Where I dropped the ball was on my copy.
I threw a post script in the email letting folks know that if you responded to
the message I’d hook you up with a discount.
I completely failed to qualify the discount as only being available to users
looking to upgrade from free to paid.
And of course I was hit up by a handful of already paying customers looking for
their discount, most of which were already on grandfathered in pricing.
I sat on the requests for a short bit of time before starting to field the
inquiries. A loss of revenue can really fuck with a small company, but if I’ve
learned anything from my wife’s blog, negative press can be even worse.
Channelling my inner Jocko, I went full on with the Extreme Ownership and
decided to honor the requests.
With that, without making things too difficult for folks, I explained how I
fucked up and tried to find some concession that got them their discount, but
also helped me out in the process.
For any customers that were on monthly, I offered up the option to switch to
yearly in exchange for the discount.
Obviously this only works on folks already on monthly, so there were some folks that I couldn’t make that pitch to. For them, I hit them up with a customer
survey with the 5 brilliant StoryBrand questions that easily translate
into testimonials.
Not everybody filled out the survey, but nearly everybody I offered the switch
to yearly to, took it. There was one lone individual saint that after I laid
out the discount for going to yearly, felt their current rate was solid and
didn’t want to take advantage of a small business owner like themselves.

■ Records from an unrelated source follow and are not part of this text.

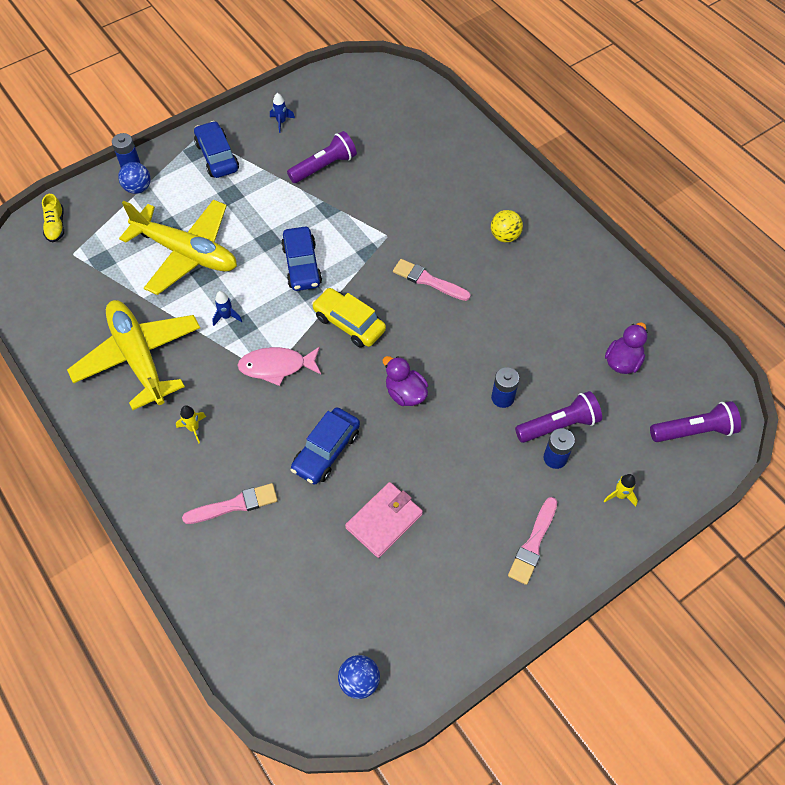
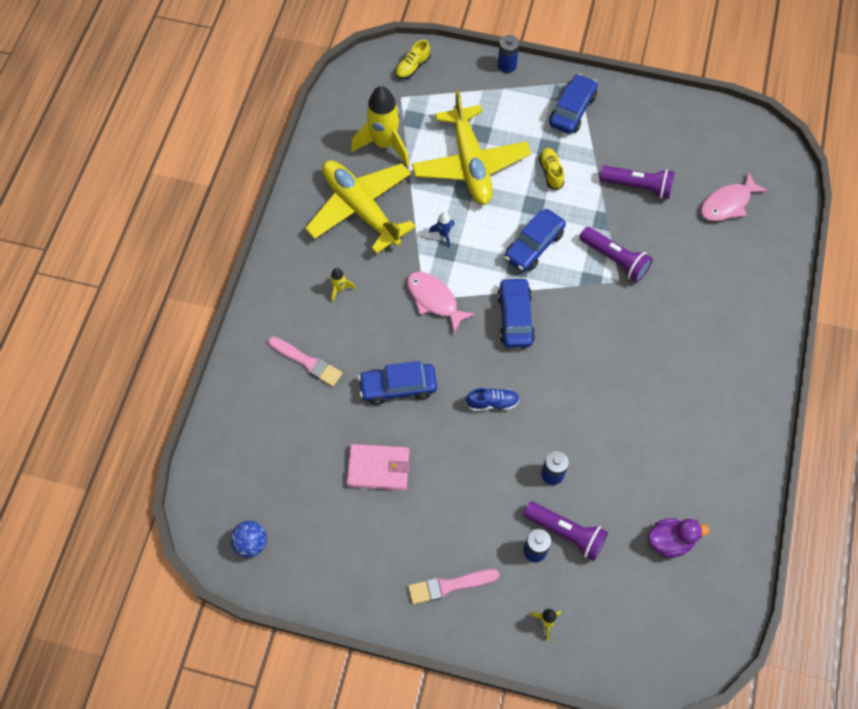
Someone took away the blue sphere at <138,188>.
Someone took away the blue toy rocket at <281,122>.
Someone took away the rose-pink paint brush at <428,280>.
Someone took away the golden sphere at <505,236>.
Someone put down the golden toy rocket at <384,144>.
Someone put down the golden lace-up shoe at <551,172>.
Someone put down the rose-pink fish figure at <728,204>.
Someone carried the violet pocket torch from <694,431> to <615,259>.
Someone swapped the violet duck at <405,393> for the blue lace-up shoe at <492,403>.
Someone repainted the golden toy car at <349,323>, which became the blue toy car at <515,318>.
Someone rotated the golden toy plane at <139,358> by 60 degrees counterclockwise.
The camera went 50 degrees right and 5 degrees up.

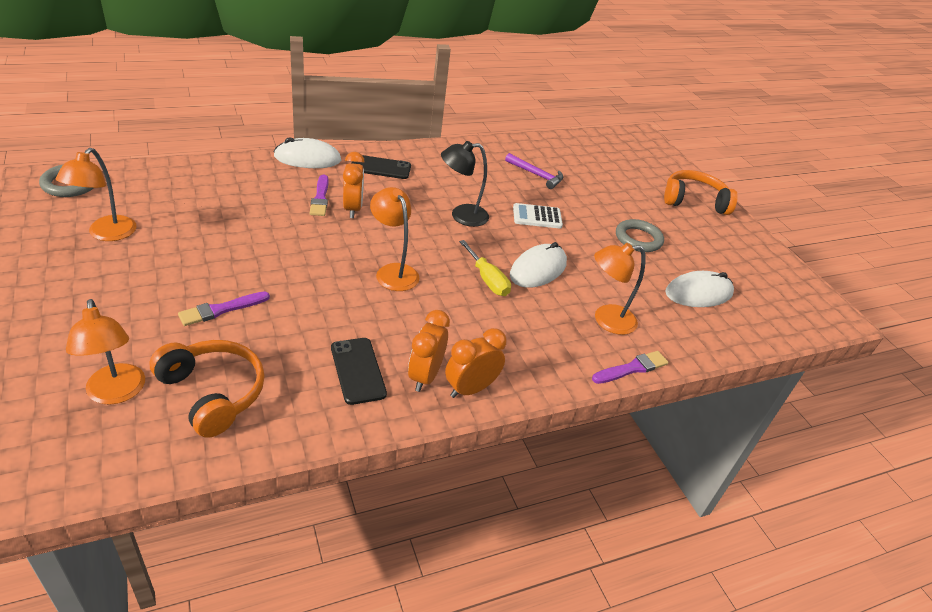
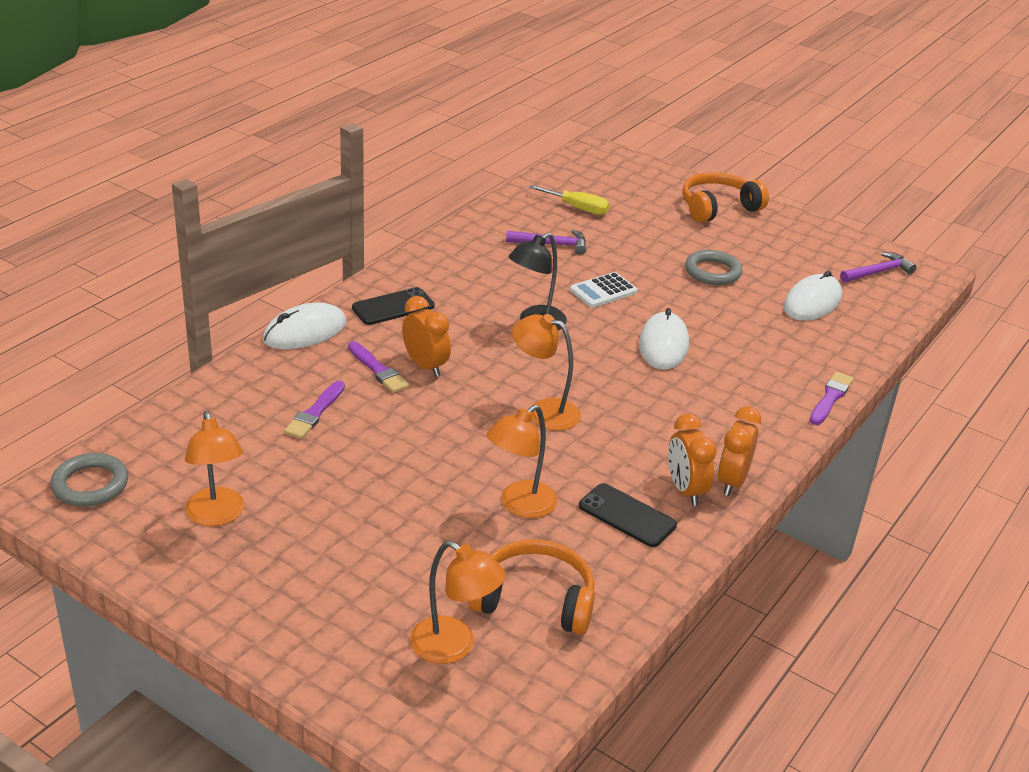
Someone put down the violet claw hammer at <878,272>.
Someone carried the violet paint brush from <221,310> to <315,413>.
Someone carried the golden screwdriver from <487,279> to <577,208>.
Someone carried the orange-coloured reading lamp from <606,320> to <520,505>.
The camera went 30 degrees left and 5 degrees down.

The obvious lesson learned is that I absolutely need to qualify any future
discounts, or the more likely scenario, never discount the brand like that ever
again.
The less obvious lesson is that I should probably be trying to up sell monthly
customers to yearly more often, especially since we’ve moved away from even
offering up monthly plans anymore.
Even with a loss of annual revenue this week, by owning the mistake and trying
to make the discount mutually beneficial, I was able to close out one of the
highest revenue weeks of the year.
No more fuck ups for a while though, seriously.